The 56% Who Said AI Killed Their Job: White-Collar Displacement Attribution Has Arrived
textak places the probability of a major AI-attributed layoff wave at 73%, up from 72% last month. Today's data point is the hardest direct evidence we've seen: 56% of 2026 layoff events across 150 companies explicitly cite AI, automation, or machine learning in their filings or announcements, covering 156,270 workers. That's not a trend line — that's a threshold crossed. The variable we said mattered most in this forecast wasn't automation capability, it was attribution behavior. Companies are now saying the quiet part out loud.
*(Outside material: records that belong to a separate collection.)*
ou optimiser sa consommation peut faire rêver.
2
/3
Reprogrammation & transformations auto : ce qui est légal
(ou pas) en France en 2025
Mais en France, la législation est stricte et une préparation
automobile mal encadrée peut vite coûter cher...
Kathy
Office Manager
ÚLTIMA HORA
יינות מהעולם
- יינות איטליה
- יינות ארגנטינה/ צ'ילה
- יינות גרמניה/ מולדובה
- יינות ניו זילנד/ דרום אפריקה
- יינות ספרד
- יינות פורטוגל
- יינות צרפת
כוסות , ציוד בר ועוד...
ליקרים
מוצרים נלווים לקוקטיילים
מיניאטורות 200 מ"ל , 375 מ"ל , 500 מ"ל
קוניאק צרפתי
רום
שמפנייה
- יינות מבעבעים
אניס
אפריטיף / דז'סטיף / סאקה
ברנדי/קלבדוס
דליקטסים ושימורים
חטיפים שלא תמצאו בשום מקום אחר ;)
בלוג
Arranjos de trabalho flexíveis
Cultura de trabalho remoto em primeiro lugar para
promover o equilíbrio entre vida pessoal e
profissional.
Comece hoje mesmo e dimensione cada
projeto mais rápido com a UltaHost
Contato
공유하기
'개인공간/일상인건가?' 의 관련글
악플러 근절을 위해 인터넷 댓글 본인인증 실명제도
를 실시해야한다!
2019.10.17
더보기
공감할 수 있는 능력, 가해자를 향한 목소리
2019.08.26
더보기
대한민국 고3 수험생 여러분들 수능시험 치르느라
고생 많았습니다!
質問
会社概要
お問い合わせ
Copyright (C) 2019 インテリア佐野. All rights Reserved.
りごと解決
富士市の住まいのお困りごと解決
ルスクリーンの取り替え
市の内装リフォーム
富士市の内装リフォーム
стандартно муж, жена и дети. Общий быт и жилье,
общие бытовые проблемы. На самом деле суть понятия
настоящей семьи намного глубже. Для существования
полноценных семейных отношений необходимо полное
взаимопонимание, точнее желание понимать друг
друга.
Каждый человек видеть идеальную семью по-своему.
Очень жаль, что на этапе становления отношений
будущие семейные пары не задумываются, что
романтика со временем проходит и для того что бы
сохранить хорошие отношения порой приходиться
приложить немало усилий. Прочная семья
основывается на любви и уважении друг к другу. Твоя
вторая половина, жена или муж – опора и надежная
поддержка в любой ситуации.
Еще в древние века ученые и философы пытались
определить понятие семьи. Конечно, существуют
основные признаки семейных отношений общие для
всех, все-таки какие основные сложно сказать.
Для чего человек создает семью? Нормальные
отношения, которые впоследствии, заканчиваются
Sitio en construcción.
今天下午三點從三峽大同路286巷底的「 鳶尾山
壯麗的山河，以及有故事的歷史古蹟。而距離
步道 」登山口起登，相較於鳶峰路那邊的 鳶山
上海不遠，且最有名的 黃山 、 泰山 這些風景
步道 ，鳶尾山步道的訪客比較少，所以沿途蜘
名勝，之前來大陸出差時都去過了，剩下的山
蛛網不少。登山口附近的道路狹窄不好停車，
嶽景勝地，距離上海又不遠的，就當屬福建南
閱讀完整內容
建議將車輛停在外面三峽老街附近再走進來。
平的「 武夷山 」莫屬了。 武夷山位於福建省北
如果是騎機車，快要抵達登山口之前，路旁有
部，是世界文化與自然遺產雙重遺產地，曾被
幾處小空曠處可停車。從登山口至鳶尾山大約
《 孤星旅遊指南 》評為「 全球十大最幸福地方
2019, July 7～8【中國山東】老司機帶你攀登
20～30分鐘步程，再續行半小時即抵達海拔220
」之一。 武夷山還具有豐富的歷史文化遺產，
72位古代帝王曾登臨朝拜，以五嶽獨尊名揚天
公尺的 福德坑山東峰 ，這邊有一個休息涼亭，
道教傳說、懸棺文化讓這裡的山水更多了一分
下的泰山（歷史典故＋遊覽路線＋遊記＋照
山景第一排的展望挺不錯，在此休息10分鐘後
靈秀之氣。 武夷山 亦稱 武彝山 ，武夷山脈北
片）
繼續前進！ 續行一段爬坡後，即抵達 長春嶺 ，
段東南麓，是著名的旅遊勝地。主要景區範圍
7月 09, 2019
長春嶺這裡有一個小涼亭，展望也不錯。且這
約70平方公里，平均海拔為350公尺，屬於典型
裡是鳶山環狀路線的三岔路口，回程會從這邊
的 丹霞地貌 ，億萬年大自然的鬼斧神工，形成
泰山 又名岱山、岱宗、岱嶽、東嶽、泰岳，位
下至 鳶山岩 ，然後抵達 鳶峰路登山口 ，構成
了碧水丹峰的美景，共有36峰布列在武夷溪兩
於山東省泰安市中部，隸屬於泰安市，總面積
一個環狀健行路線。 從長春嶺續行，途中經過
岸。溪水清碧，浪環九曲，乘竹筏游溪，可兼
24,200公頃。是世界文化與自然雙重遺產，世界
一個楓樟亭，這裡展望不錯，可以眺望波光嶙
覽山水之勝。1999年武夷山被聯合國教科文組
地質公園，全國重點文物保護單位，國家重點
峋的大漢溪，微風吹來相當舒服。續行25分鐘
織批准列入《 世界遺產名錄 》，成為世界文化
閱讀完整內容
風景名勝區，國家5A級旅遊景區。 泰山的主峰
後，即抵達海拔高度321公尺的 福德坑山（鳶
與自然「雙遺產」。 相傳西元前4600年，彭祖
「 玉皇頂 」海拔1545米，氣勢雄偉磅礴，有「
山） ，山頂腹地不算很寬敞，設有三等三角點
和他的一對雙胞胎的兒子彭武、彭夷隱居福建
Our thesis always rested on a distinction most AI commentary collapses: the difference between displacement happening and companies publicly acknowledging it as the cause. Automation capability has been sufficient for years. The question was whether companies would absorb the PR and legal risk of attribution. For most of the past three years, the answer was no — roles were eliminated through attrition, hiring freezes, and restructuring language that carefully avoided the word 'AI.' That behavior appears to be changing.
The 56% explicit attribution figure is as close to direct evidence as this forecast gets. It doesn't just show displacement — it shows companies in volume choosing to name the cause. Meta's announcement is the highest-profile instance: 8,000 layoffs, 10% of workforce, with 7,000 simultaneously reassigned to AI-focused teams. That framing — cut here, invest there, explain the connection publicly — is exactly the attribution pattern our 73% was tracking. When a company the size of Meta does this explicitly, it changes the risk calculus for every CFO watching.
The counterargument we take seriously: most displacement is still attrition-based, and the companies explicitly attributing layoffs to AI may be a self-selected group — the ones where AI narrative serves investor relations purposes. A company that can tell Wall Street 'we replaced 500 analysts with AI' gets a multiple expansion story. That incentive distorts attribution rates upward in ways that may not reflect the median employer's behavior. The 56% figure may be capturing the companies most motivated to claim AI efficiency, not a representative sample of all AI-related displacement.
We're holding 73% and not moving it significantly for one reason: the investor incentive to claim AI attribution is itself a structural feature of this displacement wave, not a distortion to be corrected for. Whether companies are cutting because of AI or claiming they are because investors reward it, the outcome — public attribution at scale — is what our forecast measures. What would move us below 60%: evidence that the explicit attribution rate reverses in Q3 earnings cycles, or a major employment lawsuit that makes AI attribution legally costly. What would push us above 80%: a Fortune 100 company outside tech publishing headcount reduction guidance explicitly tied to AI productivity in its annual report.